- **Work instructions**: When a line in the material contains the word "middle", copy it.

- **Records supplied**:

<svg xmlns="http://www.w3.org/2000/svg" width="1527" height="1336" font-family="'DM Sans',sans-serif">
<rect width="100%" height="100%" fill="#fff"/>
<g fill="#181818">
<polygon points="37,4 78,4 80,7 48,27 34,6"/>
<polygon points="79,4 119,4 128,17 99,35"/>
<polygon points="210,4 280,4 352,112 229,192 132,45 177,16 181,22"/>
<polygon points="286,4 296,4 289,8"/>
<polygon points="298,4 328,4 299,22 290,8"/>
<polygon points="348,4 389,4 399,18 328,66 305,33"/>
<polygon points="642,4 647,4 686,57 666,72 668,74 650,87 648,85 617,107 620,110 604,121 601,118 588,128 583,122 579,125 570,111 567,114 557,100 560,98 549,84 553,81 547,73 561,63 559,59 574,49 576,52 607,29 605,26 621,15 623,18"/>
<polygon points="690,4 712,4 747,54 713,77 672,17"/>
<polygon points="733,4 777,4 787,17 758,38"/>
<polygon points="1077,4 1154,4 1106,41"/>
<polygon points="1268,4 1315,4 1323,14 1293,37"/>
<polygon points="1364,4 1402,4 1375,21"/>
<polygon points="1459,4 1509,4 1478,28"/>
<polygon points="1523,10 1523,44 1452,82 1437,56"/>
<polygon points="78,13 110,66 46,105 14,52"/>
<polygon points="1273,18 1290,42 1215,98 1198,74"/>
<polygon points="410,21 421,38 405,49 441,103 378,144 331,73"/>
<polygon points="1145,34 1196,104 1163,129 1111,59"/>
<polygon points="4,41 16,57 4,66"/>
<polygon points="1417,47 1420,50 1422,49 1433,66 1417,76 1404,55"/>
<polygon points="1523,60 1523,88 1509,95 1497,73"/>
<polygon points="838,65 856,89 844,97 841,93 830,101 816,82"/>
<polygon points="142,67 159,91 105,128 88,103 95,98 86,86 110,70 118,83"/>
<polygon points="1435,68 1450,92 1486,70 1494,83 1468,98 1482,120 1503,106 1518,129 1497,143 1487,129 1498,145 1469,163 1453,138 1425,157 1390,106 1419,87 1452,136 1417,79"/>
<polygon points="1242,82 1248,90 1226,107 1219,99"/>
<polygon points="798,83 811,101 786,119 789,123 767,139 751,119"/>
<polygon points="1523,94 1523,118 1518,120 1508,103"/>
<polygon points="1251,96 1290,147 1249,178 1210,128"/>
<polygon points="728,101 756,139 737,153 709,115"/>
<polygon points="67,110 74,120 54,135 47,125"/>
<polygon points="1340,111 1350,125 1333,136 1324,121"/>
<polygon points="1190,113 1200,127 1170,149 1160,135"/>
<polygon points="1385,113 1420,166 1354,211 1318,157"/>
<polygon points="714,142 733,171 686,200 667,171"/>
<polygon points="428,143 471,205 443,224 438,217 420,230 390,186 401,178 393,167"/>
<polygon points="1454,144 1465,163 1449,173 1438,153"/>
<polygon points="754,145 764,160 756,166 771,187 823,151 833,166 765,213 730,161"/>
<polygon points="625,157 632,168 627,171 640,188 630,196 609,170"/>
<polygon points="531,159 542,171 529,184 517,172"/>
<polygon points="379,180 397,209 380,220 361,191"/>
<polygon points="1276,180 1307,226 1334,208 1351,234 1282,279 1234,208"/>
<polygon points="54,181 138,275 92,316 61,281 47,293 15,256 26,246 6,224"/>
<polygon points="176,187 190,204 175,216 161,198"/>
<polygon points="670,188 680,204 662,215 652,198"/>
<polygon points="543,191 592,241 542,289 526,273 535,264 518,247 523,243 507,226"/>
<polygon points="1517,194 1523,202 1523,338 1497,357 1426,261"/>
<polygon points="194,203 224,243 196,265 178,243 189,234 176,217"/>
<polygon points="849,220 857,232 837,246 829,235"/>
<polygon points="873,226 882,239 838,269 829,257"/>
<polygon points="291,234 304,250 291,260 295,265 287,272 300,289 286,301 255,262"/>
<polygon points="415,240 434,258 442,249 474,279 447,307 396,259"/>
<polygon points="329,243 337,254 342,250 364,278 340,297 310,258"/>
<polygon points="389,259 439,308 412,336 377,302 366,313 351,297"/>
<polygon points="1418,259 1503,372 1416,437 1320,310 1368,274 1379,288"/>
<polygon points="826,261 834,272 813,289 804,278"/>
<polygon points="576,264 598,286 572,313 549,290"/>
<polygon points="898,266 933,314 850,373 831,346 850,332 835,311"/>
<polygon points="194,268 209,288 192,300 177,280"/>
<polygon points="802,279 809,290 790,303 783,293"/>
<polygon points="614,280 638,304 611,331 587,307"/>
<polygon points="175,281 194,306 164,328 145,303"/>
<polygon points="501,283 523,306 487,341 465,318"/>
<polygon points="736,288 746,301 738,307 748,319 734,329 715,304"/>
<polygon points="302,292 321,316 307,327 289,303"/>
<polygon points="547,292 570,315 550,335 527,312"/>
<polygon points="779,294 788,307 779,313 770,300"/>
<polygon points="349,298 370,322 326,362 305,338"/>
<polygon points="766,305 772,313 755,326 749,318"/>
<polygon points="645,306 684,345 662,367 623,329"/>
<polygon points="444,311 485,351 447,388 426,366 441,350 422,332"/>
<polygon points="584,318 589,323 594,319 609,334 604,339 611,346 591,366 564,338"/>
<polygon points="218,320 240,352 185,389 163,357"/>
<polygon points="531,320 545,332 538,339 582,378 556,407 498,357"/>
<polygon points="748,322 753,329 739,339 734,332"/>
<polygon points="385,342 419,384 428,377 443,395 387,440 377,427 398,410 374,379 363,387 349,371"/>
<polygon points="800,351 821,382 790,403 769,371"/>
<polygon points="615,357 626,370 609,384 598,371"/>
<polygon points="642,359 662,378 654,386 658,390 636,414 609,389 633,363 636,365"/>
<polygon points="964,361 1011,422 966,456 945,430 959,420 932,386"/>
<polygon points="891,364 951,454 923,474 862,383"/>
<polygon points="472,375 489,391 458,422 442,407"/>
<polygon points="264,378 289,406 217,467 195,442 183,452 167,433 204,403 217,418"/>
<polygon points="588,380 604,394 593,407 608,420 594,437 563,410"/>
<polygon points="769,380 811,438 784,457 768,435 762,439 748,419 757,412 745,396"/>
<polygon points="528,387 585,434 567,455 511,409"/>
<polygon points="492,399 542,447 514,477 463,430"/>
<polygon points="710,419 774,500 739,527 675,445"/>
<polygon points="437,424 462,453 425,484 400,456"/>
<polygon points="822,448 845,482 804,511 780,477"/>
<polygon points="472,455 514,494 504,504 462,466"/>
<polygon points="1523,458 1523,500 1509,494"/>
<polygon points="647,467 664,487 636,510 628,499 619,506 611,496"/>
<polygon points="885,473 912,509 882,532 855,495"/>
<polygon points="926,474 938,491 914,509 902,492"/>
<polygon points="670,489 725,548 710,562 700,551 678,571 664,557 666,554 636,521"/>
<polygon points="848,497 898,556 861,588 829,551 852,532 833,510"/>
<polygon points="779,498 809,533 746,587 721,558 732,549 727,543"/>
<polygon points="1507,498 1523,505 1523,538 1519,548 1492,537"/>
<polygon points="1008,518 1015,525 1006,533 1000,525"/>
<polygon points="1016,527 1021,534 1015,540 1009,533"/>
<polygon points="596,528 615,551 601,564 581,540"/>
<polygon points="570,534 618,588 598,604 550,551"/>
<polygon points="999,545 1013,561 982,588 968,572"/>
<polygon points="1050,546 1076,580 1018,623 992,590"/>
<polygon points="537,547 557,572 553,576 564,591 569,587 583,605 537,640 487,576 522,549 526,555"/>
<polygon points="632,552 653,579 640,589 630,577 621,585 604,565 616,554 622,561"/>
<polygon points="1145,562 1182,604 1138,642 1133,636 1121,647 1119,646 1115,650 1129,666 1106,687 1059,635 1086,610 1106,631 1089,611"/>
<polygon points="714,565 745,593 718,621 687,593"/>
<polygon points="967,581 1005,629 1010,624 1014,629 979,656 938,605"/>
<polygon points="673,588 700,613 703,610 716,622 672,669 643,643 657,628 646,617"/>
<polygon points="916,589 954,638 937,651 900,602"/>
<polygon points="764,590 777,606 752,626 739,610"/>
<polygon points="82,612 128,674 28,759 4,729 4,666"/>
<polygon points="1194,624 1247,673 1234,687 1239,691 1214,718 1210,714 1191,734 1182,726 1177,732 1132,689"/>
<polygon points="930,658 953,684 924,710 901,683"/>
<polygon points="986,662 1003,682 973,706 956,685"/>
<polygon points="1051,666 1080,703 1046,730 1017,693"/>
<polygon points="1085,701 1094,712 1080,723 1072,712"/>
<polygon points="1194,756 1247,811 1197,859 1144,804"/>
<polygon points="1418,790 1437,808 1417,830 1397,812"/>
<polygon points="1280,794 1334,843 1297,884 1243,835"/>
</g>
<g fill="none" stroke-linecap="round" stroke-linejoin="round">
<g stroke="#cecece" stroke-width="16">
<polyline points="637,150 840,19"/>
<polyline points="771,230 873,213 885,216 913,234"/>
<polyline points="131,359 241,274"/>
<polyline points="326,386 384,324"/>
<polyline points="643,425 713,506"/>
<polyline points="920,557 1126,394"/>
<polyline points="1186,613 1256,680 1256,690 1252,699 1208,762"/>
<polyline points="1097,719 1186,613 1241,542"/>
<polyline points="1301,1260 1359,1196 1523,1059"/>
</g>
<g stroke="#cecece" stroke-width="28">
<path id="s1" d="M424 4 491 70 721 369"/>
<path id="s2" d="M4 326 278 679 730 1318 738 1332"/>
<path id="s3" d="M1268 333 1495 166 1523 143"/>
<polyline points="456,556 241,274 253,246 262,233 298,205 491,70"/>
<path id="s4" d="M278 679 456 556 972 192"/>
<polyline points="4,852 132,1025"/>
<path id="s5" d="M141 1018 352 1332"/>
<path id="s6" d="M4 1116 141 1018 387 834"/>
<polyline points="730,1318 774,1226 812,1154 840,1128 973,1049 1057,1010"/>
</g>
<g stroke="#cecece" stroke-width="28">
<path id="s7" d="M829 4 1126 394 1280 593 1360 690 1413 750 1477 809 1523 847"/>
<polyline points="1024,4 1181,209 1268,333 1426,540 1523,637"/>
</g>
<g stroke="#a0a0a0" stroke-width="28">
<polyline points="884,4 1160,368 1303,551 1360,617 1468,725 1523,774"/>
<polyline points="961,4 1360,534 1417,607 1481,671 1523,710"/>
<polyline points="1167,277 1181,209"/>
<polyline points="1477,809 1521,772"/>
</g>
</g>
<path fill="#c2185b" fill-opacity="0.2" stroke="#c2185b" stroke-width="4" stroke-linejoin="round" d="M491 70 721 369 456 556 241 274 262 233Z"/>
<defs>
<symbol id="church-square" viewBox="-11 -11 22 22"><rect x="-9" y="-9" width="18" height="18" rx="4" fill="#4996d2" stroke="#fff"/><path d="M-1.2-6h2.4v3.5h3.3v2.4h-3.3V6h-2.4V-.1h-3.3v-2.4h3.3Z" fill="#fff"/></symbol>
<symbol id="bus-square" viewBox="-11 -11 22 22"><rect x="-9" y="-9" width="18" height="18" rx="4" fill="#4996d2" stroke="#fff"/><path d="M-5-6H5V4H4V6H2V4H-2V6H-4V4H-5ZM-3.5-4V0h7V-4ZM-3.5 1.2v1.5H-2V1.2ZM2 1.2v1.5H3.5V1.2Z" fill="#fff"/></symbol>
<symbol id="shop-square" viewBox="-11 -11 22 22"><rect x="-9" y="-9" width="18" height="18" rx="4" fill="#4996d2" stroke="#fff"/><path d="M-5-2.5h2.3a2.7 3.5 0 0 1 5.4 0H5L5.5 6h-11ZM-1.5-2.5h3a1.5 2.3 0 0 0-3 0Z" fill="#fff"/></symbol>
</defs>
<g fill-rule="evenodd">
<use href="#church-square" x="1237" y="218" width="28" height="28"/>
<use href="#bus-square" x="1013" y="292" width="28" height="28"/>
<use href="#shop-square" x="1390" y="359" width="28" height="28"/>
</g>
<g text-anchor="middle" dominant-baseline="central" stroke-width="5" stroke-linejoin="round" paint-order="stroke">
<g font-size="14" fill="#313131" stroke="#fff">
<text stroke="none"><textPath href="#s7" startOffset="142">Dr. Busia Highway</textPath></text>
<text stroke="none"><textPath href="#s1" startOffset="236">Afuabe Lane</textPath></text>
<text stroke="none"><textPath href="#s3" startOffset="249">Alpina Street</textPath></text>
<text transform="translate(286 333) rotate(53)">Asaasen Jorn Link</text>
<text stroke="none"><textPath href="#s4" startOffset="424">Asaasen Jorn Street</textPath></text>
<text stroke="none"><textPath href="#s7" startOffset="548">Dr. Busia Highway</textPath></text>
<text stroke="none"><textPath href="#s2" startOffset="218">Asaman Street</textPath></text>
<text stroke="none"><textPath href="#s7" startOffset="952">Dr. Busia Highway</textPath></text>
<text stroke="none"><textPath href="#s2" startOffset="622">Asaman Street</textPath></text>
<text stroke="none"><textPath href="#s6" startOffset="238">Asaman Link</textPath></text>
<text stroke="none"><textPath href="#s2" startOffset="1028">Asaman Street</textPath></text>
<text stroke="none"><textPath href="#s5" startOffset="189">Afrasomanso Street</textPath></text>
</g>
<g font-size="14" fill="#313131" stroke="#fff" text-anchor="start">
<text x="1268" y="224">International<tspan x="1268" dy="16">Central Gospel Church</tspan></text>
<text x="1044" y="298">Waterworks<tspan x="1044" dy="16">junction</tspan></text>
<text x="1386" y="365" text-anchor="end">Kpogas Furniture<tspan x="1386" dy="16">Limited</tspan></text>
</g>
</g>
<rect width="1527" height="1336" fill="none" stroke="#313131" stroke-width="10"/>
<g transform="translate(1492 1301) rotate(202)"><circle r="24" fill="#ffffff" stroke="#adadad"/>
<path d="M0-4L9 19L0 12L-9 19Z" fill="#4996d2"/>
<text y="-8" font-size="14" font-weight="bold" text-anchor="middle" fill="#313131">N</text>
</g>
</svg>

- **The answer**:
<g text-anchor="middle" dominant-baseline="central" stroke-width="5" stroke-linejoin="round" paint-order="stroke">
<text y="-8" font-size="14" font-weight="bold" text-anchor="middle" fill="#313131">N</text>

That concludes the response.